> _Information supplied_

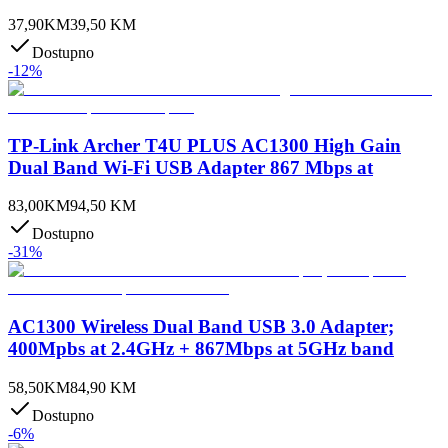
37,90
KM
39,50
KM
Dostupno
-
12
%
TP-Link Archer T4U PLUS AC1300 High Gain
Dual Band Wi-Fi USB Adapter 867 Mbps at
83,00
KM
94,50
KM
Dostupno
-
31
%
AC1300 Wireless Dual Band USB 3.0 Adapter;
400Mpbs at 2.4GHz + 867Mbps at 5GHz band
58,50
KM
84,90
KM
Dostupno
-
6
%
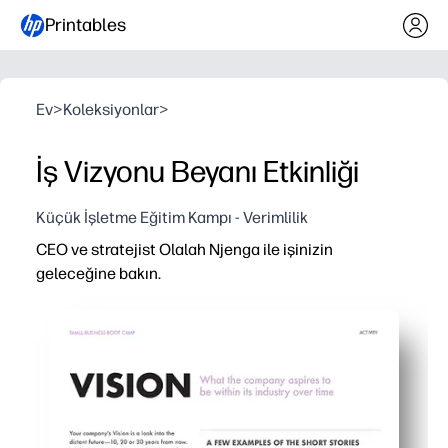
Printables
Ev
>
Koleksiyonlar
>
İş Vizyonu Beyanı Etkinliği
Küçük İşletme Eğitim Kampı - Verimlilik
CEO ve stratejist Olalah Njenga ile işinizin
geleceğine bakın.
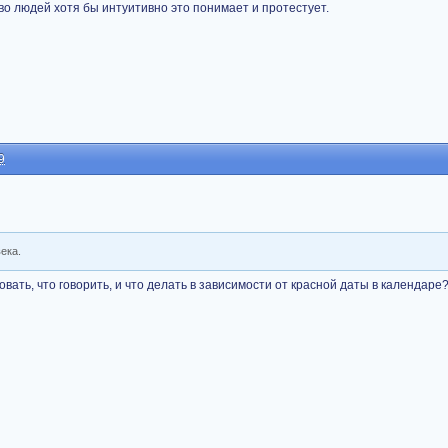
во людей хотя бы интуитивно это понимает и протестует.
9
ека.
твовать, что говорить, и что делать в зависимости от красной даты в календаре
---
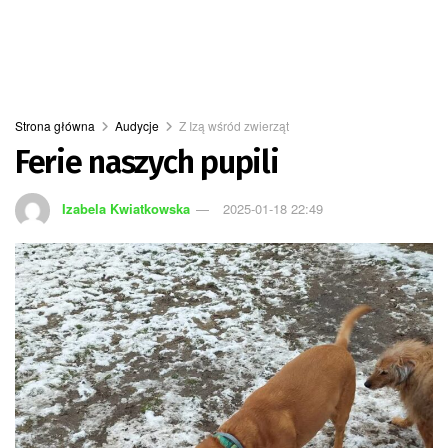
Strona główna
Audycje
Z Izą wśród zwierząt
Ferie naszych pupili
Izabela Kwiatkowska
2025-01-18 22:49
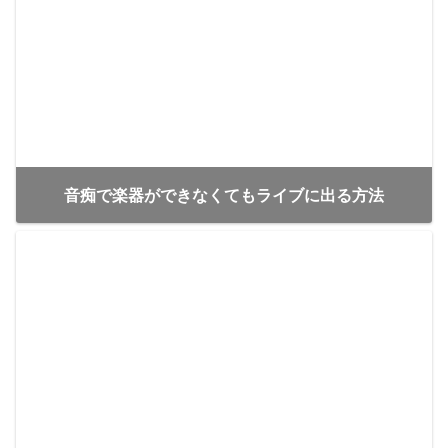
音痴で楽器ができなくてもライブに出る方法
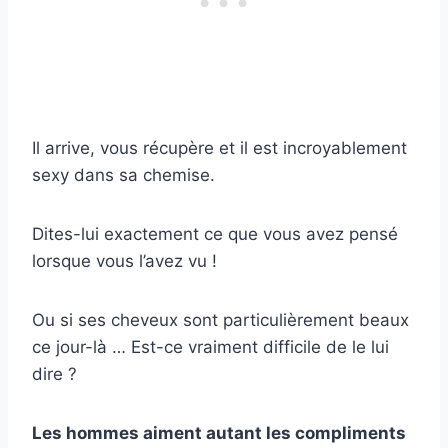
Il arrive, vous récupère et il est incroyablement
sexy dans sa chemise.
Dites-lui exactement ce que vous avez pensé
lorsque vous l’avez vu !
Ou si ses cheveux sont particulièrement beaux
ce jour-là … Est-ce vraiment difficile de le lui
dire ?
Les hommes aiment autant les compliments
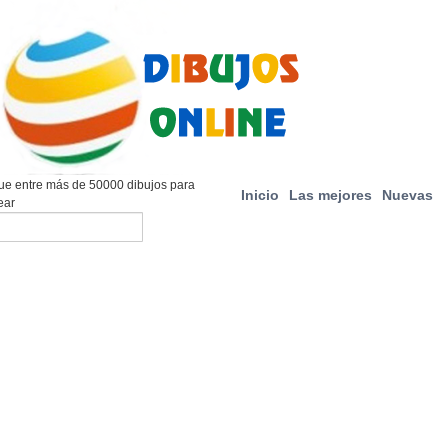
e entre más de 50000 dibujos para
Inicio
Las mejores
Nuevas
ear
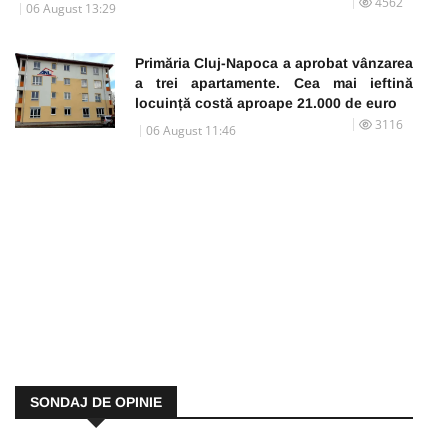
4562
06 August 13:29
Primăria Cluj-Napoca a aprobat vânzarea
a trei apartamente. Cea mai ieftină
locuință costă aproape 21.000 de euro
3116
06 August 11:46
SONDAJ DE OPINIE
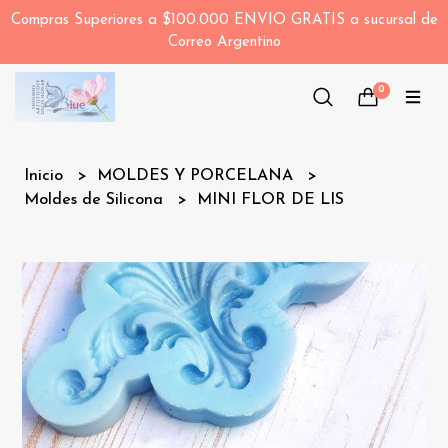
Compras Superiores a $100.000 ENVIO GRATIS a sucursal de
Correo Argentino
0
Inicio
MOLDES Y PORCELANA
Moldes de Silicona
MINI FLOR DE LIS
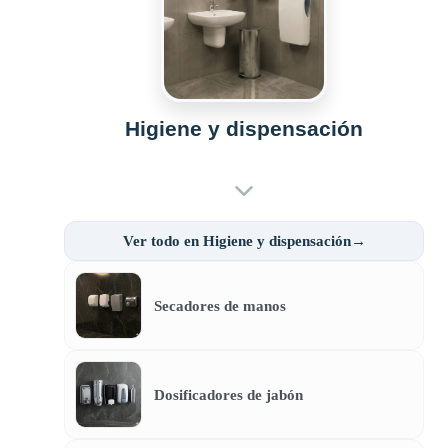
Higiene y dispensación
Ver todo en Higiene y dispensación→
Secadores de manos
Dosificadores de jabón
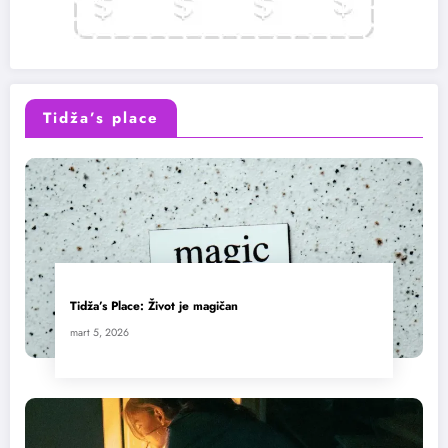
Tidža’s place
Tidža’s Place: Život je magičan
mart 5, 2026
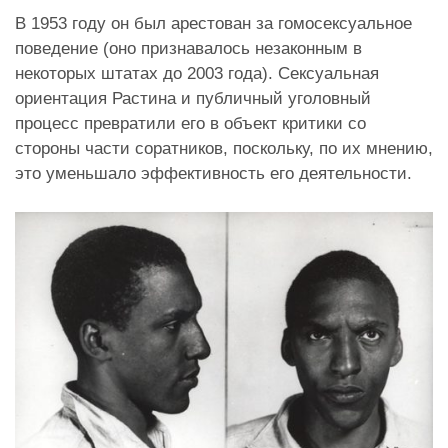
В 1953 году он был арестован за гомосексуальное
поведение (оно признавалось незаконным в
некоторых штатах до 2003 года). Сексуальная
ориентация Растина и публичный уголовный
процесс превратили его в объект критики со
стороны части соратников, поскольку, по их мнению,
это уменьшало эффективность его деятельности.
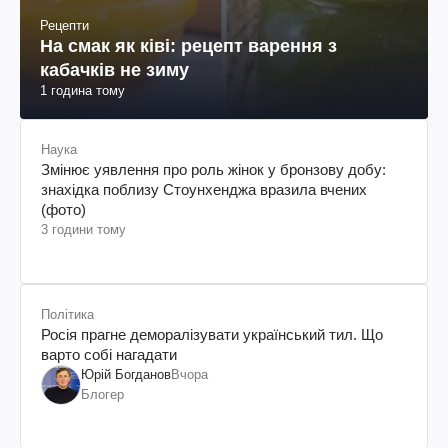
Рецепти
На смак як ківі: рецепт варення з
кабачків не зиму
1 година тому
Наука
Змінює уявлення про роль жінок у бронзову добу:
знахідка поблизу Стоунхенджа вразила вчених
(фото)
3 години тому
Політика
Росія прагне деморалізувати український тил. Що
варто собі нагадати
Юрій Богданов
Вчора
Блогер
...
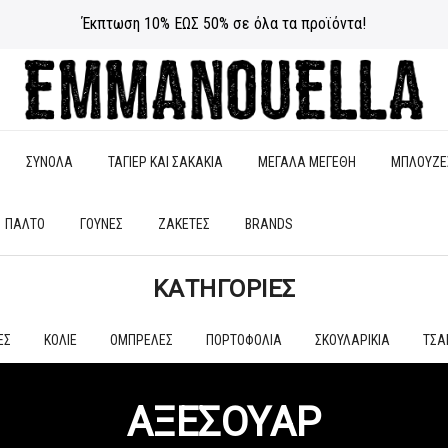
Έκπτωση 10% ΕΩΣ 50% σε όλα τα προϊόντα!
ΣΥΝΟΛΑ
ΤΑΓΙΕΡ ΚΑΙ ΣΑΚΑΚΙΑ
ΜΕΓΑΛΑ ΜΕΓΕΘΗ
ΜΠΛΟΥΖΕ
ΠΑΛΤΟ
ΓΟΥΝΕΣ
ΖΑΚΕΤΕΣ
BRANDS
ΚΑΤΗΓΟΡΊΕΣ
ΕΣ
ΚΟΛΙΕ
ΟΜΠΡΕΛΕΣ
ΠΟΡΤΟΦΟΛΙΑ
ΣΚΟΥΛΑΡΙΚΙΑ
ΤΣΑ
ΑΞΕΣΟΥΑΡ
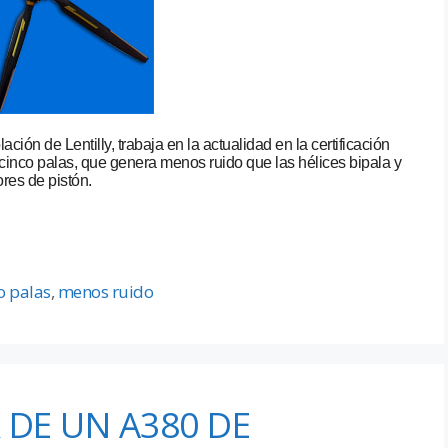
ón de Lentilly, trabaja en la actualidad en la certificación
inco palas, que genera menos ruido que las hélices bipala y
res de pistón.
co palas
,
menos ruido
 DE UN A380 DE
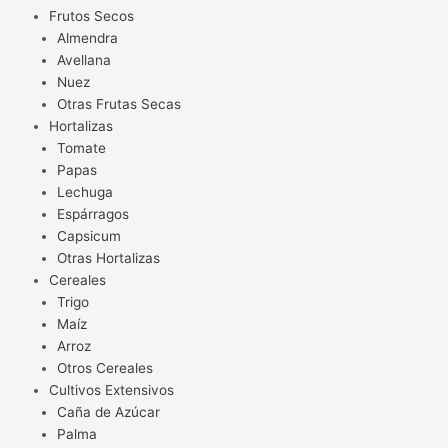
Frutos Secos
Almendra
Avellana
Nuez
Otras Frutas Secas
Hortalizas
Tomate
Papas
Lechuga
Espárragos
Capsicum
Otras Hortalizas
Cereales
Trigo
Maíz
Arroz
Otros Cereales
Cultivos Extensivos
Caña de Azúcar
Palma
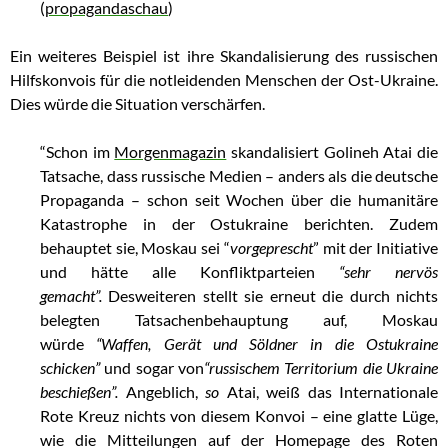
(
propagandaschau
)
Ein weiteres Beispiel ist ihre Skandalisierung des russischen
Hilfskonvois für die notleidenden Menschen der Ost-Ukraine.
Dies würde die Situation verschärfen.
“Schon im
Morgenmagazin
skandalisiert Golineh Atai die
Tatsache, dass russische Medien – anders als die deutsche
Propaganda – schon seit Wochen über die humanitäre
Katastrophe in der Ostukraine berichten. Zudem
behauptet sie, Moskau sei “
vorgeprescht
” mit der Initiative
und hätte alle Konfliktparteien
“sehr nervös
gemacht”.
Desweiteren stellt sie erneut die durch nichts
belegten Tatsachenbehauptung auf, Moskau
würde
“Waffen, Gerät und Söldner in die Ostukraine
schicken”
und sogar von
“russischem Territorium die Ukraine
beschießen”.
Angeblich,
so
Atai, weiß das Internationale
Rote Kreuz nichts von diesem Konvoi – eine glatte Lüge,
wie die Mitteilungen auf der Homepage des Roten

> _Instruction_
After locating "Otras Frutas Secas" and "skandalisiert Golineh Atai die" in the records above, return exactly the line holding each one and every line between them; leave out the pictures.

> _Exercise response_
Otras Frutas Secas
Hortalizas
Tomate
Papas
Lechuga
Espárragos
Capsicum
Otras Hortalizas
Cereales
Trigo
Maíz
Arroz
Otros Cereales
Cultivos Extensivos
Caña de Azúcar
Palma
(
propagandaschau
)
Ein weiteres Beispiel ist ihre Skandalisierung des russischen
Hilfskonvois für die notleidenden Menschen der Ost-Ukraine.
Dies würde die Situation verschärfen.
“Schon im
Morgenmagazin
skandalisiert Golineh Atai die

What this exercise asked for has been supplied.